Wastewater-based epidemiology at a global scale for norovirus surveillance: From metagenomics to phenotypical characterization

Ray William Izquierdo Lara, Erasmus MC

Ray W. Izquierdo-Lara1, Putri Ayu Fajar1,2, Nathalie Worp1, Mark Olthof1, Sol Ribó Pons1, Bas B. Oude Munnink1, Claudia M.E. Schapendonk1, Divyae K. Prasad1, Frank M. Aarestrup3, Global Sewage Surveillance Consortium, NoroNet, Marion P.G. Koopmans1, Miranda de Graaf1* 1 Department of Viroscience, Erasmus University Medical Center, Rotterdam, The Netherlands. 2 Pandemic and Disaster Preparedness Center, Zuid-Holland, The Netherlands. 3 Research Group for Genomic Epidemiology, Technical University of Denmark, Kgs, Lyngby, Denmark. * Corresponding author email: m.degraaf@erasmusmc.nl

Food & Environmental Virology-II (Wastewater & others)

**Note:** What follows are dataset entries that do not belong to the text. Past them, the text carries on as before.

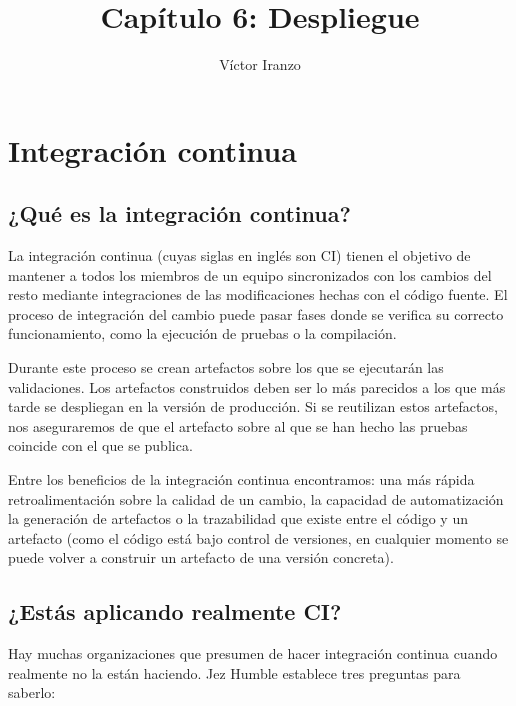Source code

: \documentclass[11pt,a4paper]{article}
\author{Víctor Iranzo}
\title{Capítulo 6: Despliegue}
\begin{document}
\maketitle

\section{Integración continua}

\subsection{¿Qué es la integración continua?}

La integración continua (cuyas siglas en inglés son CI) tienen el objetivo de mantener a todos los miembros de un equipo sincronizados con los cambios del resto mediante integraciones de las modificaciones hechas con el código fuente. El proceso de integración del cambio puede pasar fases donde se verifica su correcto funcionamiento, como la ejecución de pruebas o la compilación. 

Durante este proceso se crean artefactos sobre los que se ejecutarán las validaciones. Los artefactos construidos deben ser lo más parecidos a los que más tarde se despliegan en la versión de producción. Si se reutilizan estos artefactos, nos aseguraremos de que el artefacto sobre al que se han hecho las pruebas coincide con el que se publica.

Entre los beneficios de la integración continua encontramos: una más rápida retroalimentación sobre la calidad de un cambio, la capacidad de automatización la generación de artefactos o la trazabilidad que existe entre el código y un artefacto (como el código está bajo control de versiones, en cualquier momento se puede volver a construir un artefacto de una versión concreta).

\subsection{¿Estás aplicando realmente CI?}

Hay muchas organizaciones que presumen de hacer integración continua cuando realmente no la están haciendo. Jez Humble establece tres preguntas para saberlo:
\end{document}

Norovirus is the leading cause of gastroenteritis worldwide. Tracking norovirus transmission, evolution and phenotypic changes is essential to develop sustainable strategies to combat this threat. Here, we analyzed the worldwide diversity of noroviruses by using a capture-based metagenomics method on 327 wastewater (WW) samples collected between 2017 and 2019, from 62 cities across 6 continents. This approach resulted in a median of 5094-fold enrichment of Caliciviridae reads compared with an unbiased sequencing approach on the same samples. We identified a total of 34 capsid and 44 polymerase genotypes, predominantly from genogroups GI and GII. We detected changes in genotype distribution over time, along with seasonal variations. Some genotypes/P-types were widespread, while others have a more restricted circulation. Phylogenetic analyses revealed that in several instances, WW-derived sequences were closely related to those reported in outbreaks of the same region. Nonetheless, novel sequence clusters were detected in African samples for genotypes GI.3 and GII.12, which harbored 11 and 2 amino-acid substitutions in the P2-domain compared to their closest related strains, respectively. To assess the phenotypic impact of these mutations, we expressed these and other representative capsids and tested their ability to bind salivary histo-blood group antigens (HBGAs) and their antigenicity against human sera. Although phenotypical differences were detected at the intra-genotype level, the novel clusters showed minimal differences in HBGA binding or antigenic profiles to their closest strains. WW metagenomics can uncover norovirus diversity within the population. However, phenotypic characterization is key to understand the impact of such diversity on virus epidemiology.